Fourth-year Engineering Science student Jeremy Wang is about to embark on an out-of-this-world journey. He is one of just ten students — only three of whom are undergraduates — to be selected as part of the Canadian Space Agency’s official delegation to the 2016 International Astronautical Congress (IAC) in Guadalajara, Mexico.
“It is the largest gathering of all the world’s top space professionals, researchers, policymakers, even heads of state,” says Wang. “Everybody you could hope to meet, talk to or want to learn from is going to be there.” Wang will be joined by fellow U of T undergraduate student and University of Toronto Aerospace Team (UTAT) member Kate Harris of the Department of Astronomy and Astrophysics, as well as eight other graduate and undergraduate students from across Canada.
Wang is the executive director of UTAT, one of Canada’s largest and most technically diverse design teams, which this year fielded teams in half a dozen national and international aerospace design competitions. “We build drones, rockets and satellites, and we run a number of outreach initiatives,” he says. “It takes a lot of management and international partnerships to keep it all going.”
In addition to his duties as executive director, Wang is also senior engineering designer with UTAT’s rocketry division. At IAC, he will be presenting two papers about the design and testing of the engine for this year’s rocket, named Deliverance. This past June, UTAT placed third worldwide and first in Canada in the Advanced Category of the Intercollegiate Rocket Engineering Competition, the world's largest university rocket engineering competition, held in Green River, Utah.

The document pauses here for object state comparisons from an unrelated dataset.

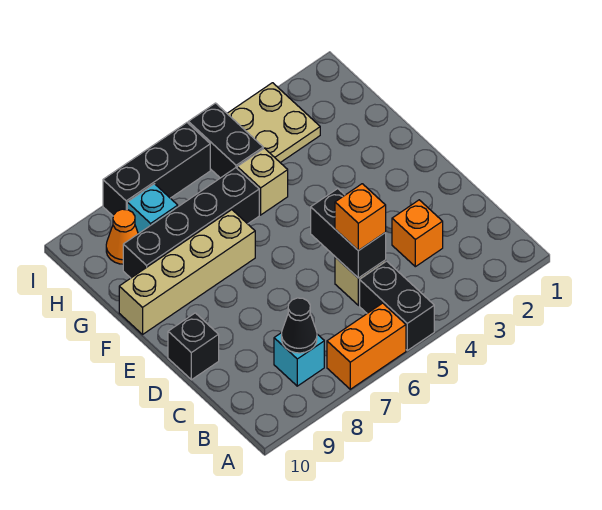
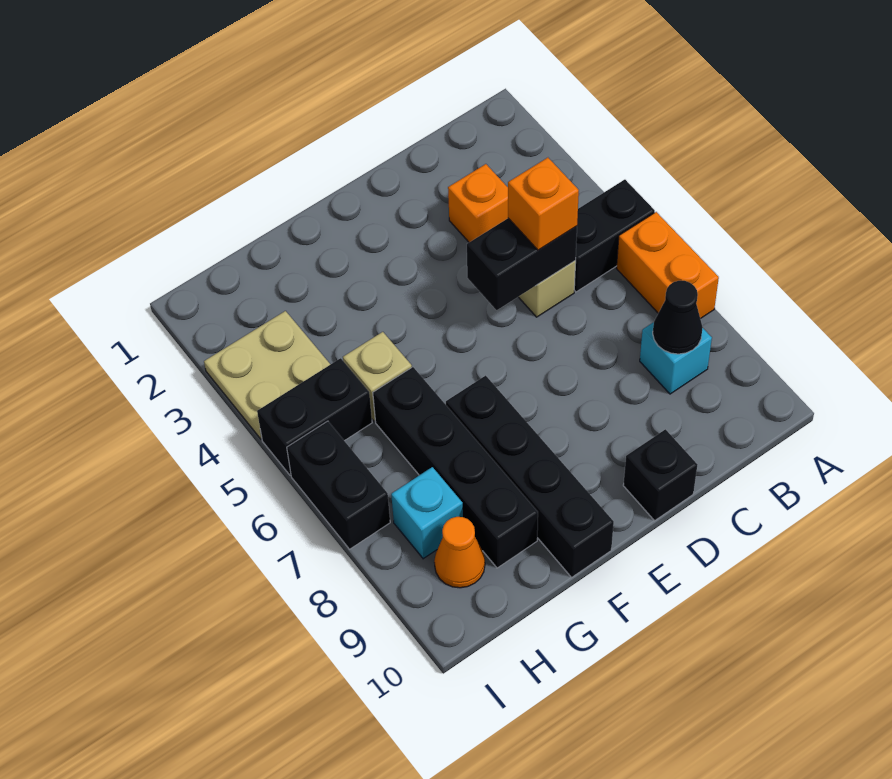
tan brick F7:F10 level 1 -> black brick F7:F10 level 1
black brick I6:I8 level 1 -> black brick I6:I7 level 1

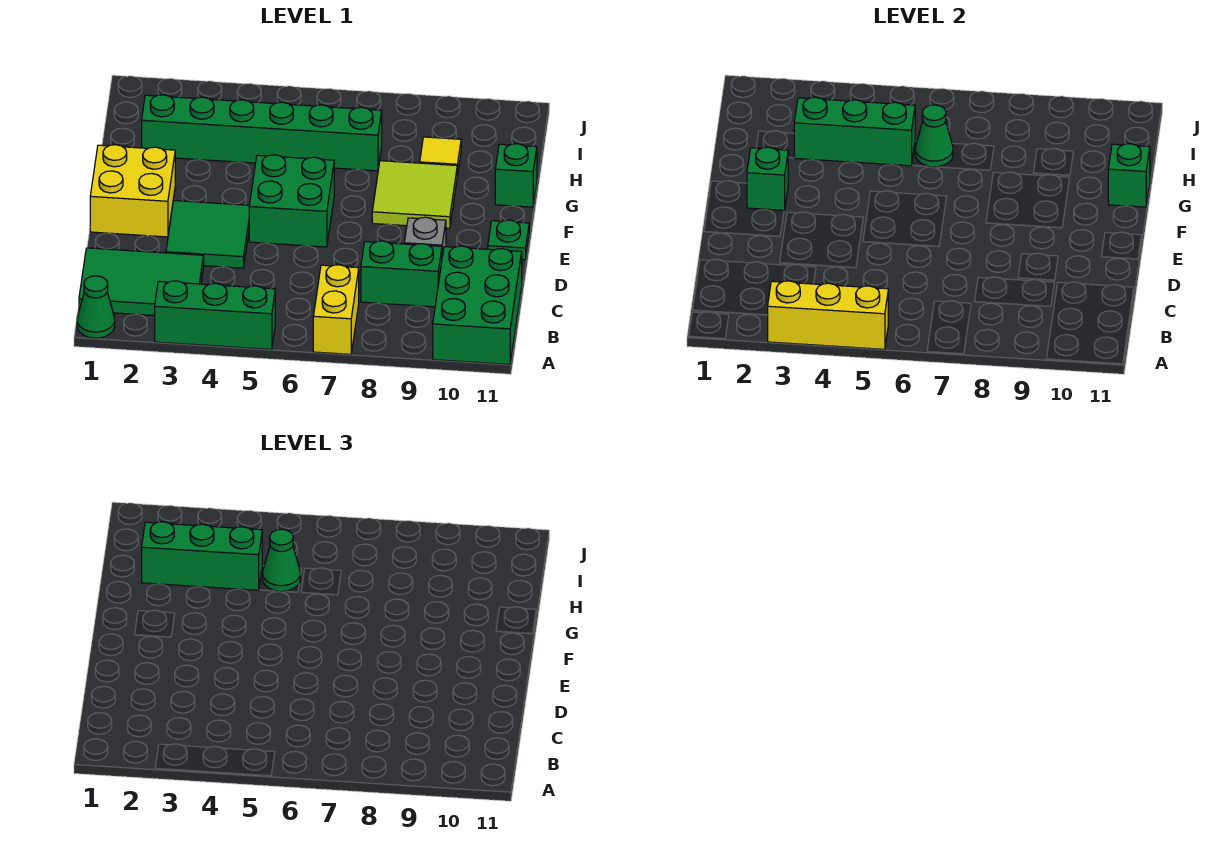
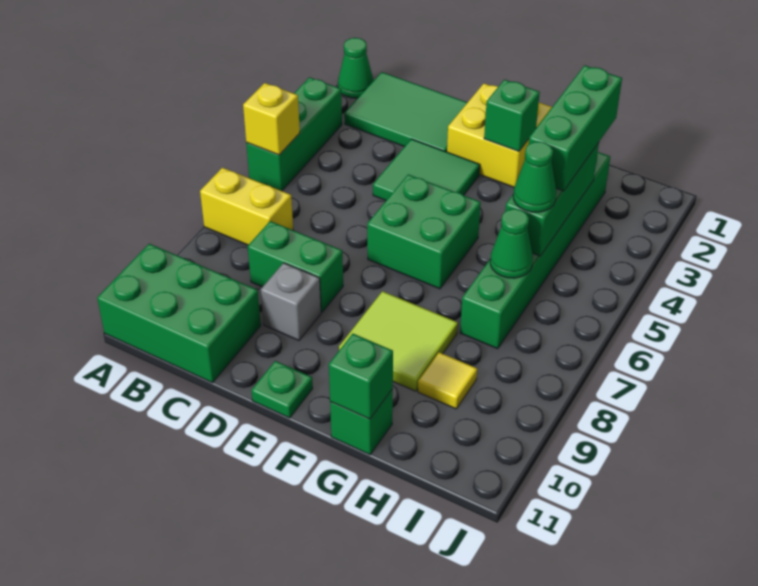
yellow brick A3:A5 level 2 -> yellow brick A5 level 2
green tile B1:C3 level 1 -> green tile B1:D2 level 1
green brick C8:C9 level 1 -> green brick C8:D8 level 1

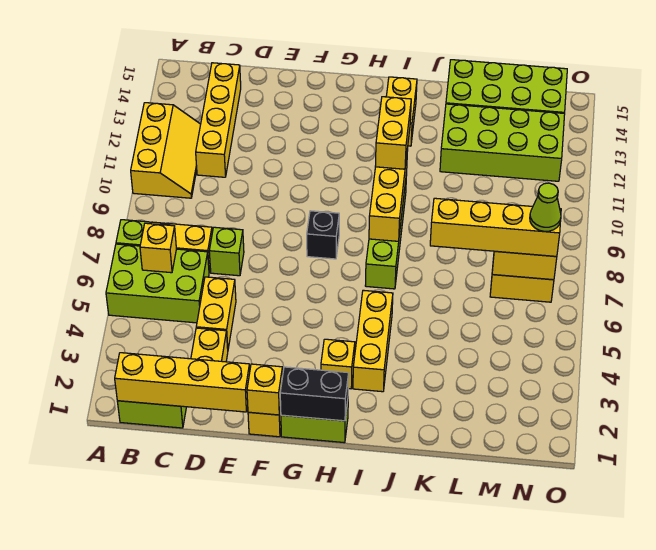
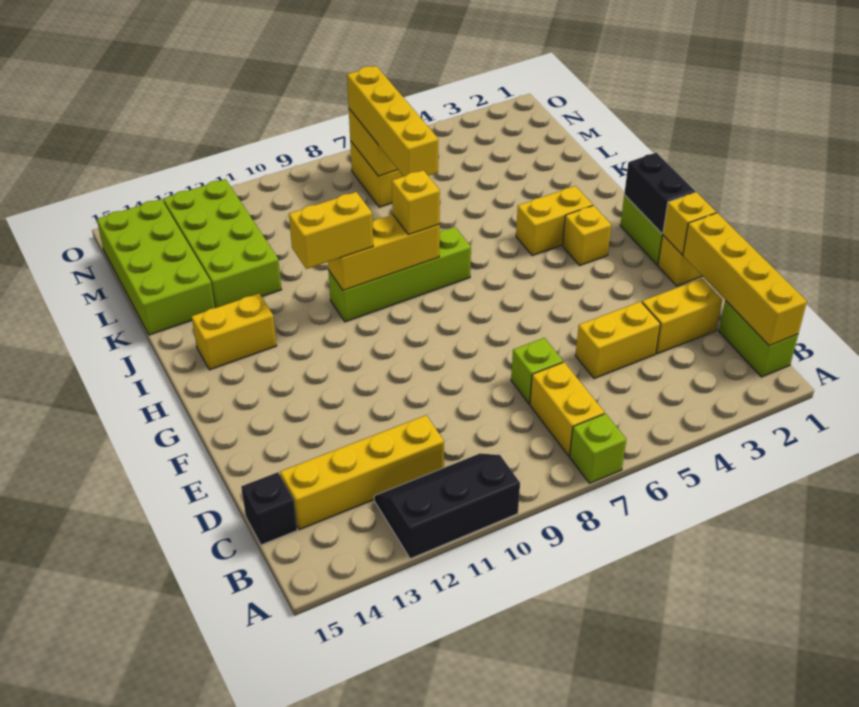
lime brick A5:C6 level 1 -> none
yellow slope A10:B12 level 1 top A -> black slope A10:B12 level 1 top A
yellow brick B6 level 2 -> yellow brick I8 level 3
black brick G8 level 1 -> black brick C15 level 1
yellow brick I3:I5 level 1 -> yellow brick I3:I4 level 1
lime cone N7 level 4 -> none

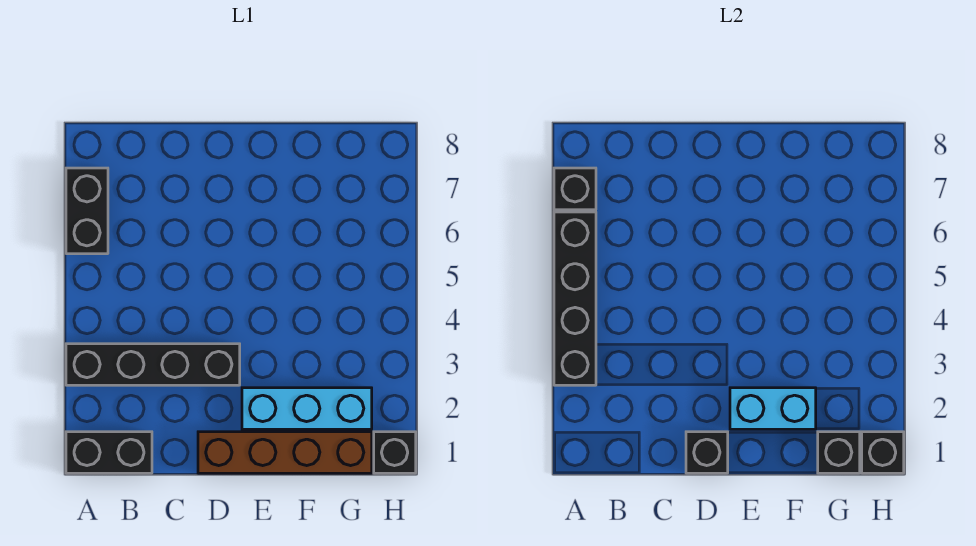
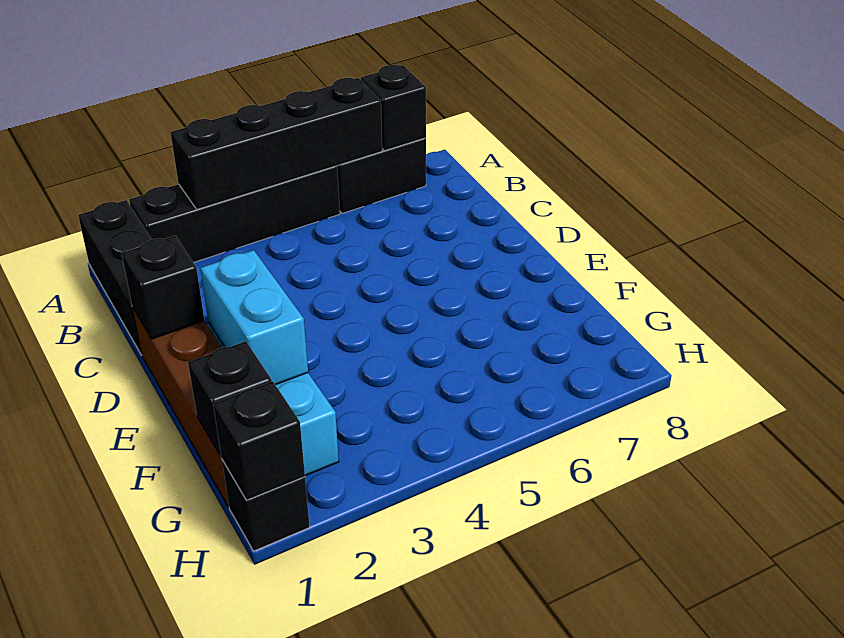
black brick A1:B1 level 1 -> black brick A1:C1 level 1
black brick A3:D3 level 1 -> black brick A2:A5 level 1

The team’s design was an unusual “hybrid” rocket engine, in which the fuel was solid, but the oxidizer used to make it burn efficiently was a liquid. This required innovative computer modelling and simulations to predict how the rocket would perform. “Traditional models aren’t really meant to handle the kinds of physical phenomena that take place inside an engine like this, but we were able to accurately predict key performance parameters,” he says.
Wang is also presenting a paper on the feasibility of using a “space tug” to help reduce the cost of launching satellites into geosynchronous orbit, more than 35,000 km above sea level. The idea is to use rockets to boost satellites into low Earth orbit and then use a remote-controlled spacecraft to lift them the rest of the way, much as a tugboat moves ships in a harbour. Wang conducted an analysis in collaboration with the Space Generation Advisory Council in support of the UN Programme on Space Applications. “Our calculations showed that if the satellites belong to a certain mass bracket, using a small rocket and a tug may be more efficient that the traditional use of a larger rocket,” he says.
Wang is currently completing a PEY internship with The Sky Guys, an Oakville-based startup that supplies drones and aerial photography services for sporting events, inspecting industrial sites and a variety of other applications. He is grateful to his employer for allowing him the time to attend, as well as the Canadian Space Agency for providing the funding he needed.
“It is such a privilege to represent Canada at an international venue like this. Conferences are a great place to kickstart new collaborations and become integrated with the world’s innovation infrastructure,” says Wang.